Extract url from text file


I have a large text file that contains the text View this email in your browser then a URL. It can vary and sometimes part of the URL goes onto the next line.

Also, when it does go onto the next line there is an equals symbol at the end which needs to be removed but not any other equals symbols which may be there.

Few examples:

View this email in your browser (https://us15.campaign-archive.com/?e=3D1460&u=3Df6e2bb1612577510b&id=3D2c8be)

View this email in your browser <https://mail.com/?e=3D14=
60&u=3Df612577510b&id=3D2c8be>

View this email in your browser (https://eg.com/?e=3D1460&u=3Df6510b&id=3D2c8be)

I need to extract that URL using PowerShell, without the brackets (parentheses), which sometimes can be < > so that I can download it as a HTML file.

 if ($str -match '(?<=\()https?://[^)]+') {
 #  # ... remove any line breaks from it, and output the result.
  $Matches.0 -replace '\r?\n'
 }

 if ($str -match '(?<=\<)https?://[^>]+') {
 #  # ... remove any line breaks from it, and output the result.
  $Matches.0 -replace '\r?\n'
 }

Solution

    • Since you're trying to match across lines, you need to make sure that your text file is read as a whole, i.e. as a single, multiline string, which you can do with the -Raw switch of the Get-Content cmdlet.

    • Apart from that, the only thing missing from your regex was to also match and remove a preceding = before newlines.
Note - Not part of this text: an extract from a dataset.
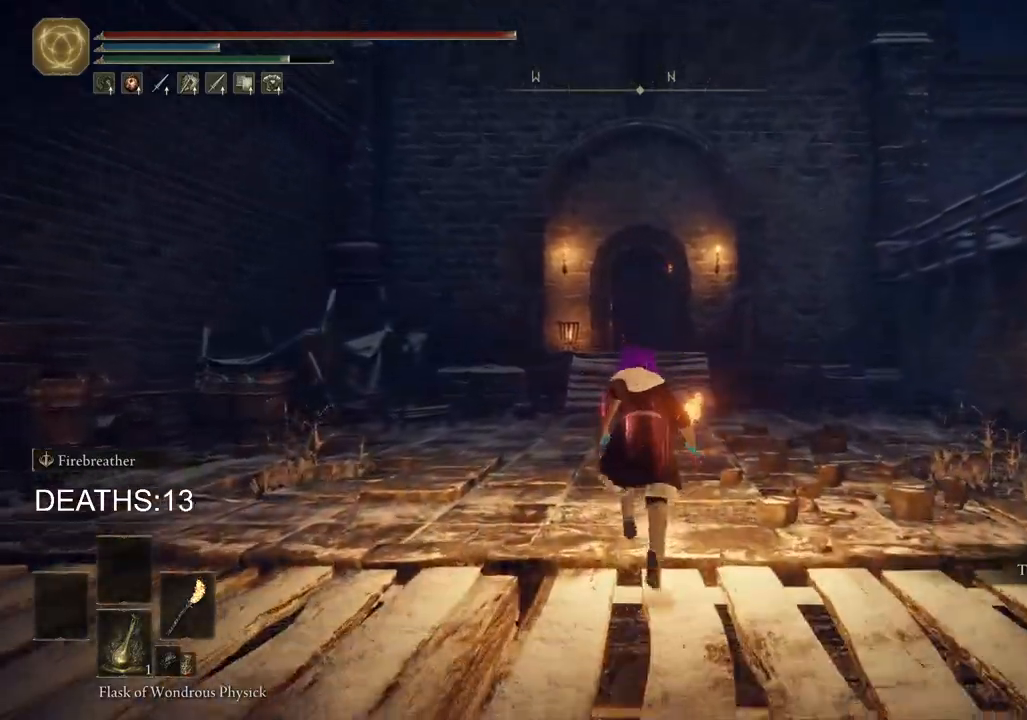
{"dt_ms": 500, "buttons": ["CIRCLE"], "left_stick": "up", "right_stick": "center", "events": []}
    The following extracts all URLs from input file file.txt, and outputs them - with the newline and line-ending = removed - as an array of strings:

    # Note the '=' before '\r?\n'
    [regex]::Matches(
      (Get-Content -Raw file.txt),
      '(?<=[<(])https://[^>)]+'
    ).Value -replace '=\r?\n'
    
    • Direct use of the [regex]::Matches() .NET API allows you to extract all matches at once, whereas PowerShell's -match operator only ever looks for one match.

    • -replace is then used to remove newlines (\r?\n) from the matches, along with a preceding =.

    For an explanation of the URL-matching regex and the ability to experiment with it, see this regex101.com page.


    Example with a multiline string literal:

    [regex]::Matches('
    View this email in your browser (https://us15.campaign-archive.com/?e=3D1460&u=3Df6e2bb1612577510b&id=3D2c8be)
    
    View this email in your browser <https://mail.com/?e=3D14=
    60&u=3Df612577510b&id=3D2c8be>
    
    View this email in your browser (https://eg.com/?e=3D1460&u=3Df6510b&id=3D2c8be)
      ',
      '(?<=[<(])https://[^>)]+'
    ).Value -replace '=\r?\n'
    

    Output:

    https://us15.campaign-archive.com/?e=3D1460&u=3Df6e2bb1612577510b&id=3D2c8be
    https://mail.com/?e=3D1460&u=3Df612577510b&id=3D2c8be
    https://eg.com/?e=3D1460&u=3Df6510b&id=3D2c8be